また、日常的に情報を収集している割合も25.9%と、他世代を上回る。このデータを見る限り、サステナビリティの「学び」と「知識量」では、Z世代が先頭を走っていると言える。
2017年に改訂された現在の学習指導要領では、初めてSDGs(持続可能な開発目標)の理念が正式に盛り込まれた。
この改訂により、総合的な学習(探究)の時間などを通じて、小学校から高校まで一貫して持続可能性を学ぶ機会が制度として整ったことになる。
その結果、Z世代のうち、2000年代前半以降に生まれた後期層は、小・中・高のいずれかの段階でSDGs教育を受けてきている。
さらに、Z世代の後進となるα世代(アルファ世代/2010年代初頭~2020年代半ば生まれ)は、小学校入学時点からSDGs教育を受ける「完全SDGs教育世代」である。
データを見ても、Z世代は他世代に比べてサステナビリティに関する学習経験や情報収集の頻度が高いことが際立っており、教育を通じて「知識としての持続可能性」を理解する基盤は、確かに築かれていると言えるだろう。
Z世代のサステナ行動を考える上で、この教育背景は大前提となる。
また、「自分の行動がサステナビリティに与える影響を意識している」は26.7%と全体より高く、「価格が多少高くても配慮した製品を選ぶ」は28.3%で全体とほぼ同等であった。
この結果をみる限り、「若者は意識ばかりで実際には行動しない」という通俗的な見方は、少なくともデータからは立証できない。
消費者行動の観点では、知識を持つことと、それが日常の購買や行動に結びつくことは別問題であり、教育で得た知識がどのように価値観や行動へと影響しているのかを見極める必要があるだろう。

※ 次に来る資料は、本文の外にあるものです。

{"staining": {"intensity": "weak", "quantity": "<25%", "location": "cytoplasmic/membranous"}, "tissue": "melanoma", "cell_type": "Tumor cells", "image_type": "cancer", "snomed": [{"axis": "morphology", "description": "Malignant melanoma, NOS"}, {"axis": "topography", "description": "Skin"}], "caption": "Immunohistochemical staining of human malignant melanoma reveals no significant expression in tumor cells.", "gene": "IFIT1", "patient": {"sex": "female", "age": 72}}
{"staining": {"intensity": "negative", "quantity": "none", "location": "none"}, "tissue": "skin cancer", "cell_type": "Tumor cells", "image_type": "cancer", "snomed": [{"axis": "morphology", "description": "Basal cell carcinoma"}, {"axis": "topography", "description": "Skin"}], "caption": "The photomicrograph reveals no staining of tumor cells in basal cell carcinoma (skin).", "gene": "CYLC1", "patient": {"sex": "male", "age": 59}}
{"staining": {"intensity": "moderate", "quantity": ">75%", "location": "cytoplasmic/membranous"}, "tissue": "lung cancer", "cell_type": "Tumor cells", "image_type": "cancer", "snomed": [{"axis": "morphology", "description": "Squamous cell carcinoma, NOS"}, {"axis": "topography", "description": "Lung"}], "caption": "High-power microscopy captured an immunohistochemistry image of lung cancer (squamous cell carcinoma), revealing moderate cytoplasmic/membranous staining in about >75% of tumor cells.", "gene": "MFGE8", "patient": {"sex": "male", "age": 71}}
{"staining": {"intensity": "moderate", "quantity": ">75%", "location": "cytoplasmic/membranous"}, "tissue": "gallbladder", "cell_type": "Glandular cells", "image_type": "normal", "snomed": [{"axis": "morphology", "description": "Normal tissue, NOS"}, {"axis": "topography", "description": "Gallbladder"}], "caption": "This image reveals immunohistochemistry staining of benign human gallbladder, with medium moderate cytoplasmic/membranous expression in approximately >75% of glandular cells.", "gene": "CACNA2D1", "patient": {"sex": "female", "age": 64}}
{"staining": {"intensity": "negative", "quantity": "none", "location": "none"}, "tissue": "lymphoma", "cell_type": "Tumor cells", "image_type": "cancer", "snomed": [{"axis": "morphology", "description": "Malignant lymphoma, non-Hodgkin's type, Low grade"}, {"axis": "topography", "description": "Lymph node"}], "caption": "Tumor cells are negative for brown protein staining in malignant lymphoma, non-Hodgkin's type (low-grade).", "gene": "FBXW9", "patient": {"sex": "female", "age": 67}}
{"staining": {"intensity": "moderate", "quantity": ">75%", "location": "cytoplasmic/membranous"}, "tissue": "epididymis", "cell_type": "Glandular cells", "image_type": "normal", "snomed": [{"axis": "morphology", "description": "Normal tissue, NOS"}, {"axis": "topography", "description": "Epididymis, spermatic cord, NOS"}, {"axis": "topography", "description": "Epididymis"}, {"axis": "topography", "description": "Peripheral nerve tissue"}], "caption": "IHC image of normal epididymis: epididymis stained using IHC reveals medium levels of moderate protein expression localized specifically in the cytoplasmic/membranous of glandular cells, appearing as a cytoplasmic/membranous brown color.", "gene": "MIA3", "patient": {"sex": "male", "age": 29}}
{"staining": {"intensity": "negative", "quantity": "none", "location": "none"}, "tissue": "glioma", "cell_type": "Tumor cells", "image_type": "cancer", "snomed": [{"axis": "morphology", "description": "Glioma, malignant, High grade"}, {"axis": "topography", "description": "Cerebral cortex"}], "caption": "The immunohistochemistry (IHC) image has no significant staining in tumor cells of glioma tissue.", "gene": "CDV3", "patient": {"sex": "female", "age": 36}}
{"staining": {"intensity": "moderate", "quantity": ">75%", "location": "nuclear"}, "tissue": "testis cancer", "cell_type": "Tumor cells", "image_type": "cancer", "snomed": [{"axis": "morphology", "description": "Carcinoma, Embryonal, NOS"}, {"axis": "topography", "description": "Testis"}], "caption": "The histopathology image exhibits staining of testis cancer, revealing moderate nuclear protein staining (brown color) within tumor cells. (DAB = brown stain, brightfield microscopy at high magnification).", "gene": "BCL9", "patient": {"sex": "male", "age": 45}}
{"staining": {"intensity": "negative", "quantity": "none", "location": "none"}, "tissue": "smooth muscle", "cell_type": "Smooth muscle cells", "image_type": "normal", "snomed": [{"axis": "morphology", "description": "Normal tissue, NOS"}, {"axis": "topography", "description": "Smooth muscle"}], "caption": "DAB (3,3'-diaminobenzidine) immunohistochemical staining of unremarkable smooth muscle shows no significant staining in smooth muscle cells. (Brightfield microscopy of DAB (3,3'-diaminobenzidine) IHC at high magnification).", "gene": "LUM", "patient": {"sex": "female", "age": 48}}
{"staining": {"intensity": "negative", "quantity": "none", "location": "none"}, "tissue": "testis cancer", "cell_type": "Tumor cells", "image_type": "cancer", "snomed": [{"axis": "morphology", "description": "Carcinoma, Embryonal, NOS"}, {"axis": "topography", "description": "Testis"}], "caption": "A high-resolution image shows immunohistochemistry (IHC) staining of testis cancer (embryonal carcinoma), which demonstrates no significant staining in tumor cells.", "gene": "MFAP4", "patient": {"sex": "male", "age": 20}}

なお、このギャップの背景には、経済的な要因もあると考えられる。20代は就業初期の社会人が多く、給与水準も高くはないため、支出を伴うサステナ行動にはどうしても慎重にならざるを得ないという側面はありそうだ。
ただし、それだけでこのギャップを完全に説明できる訳ではなく、さらに、文化的・社会的要因や意識といった側面も合わせて考慮していく必要があるだろう。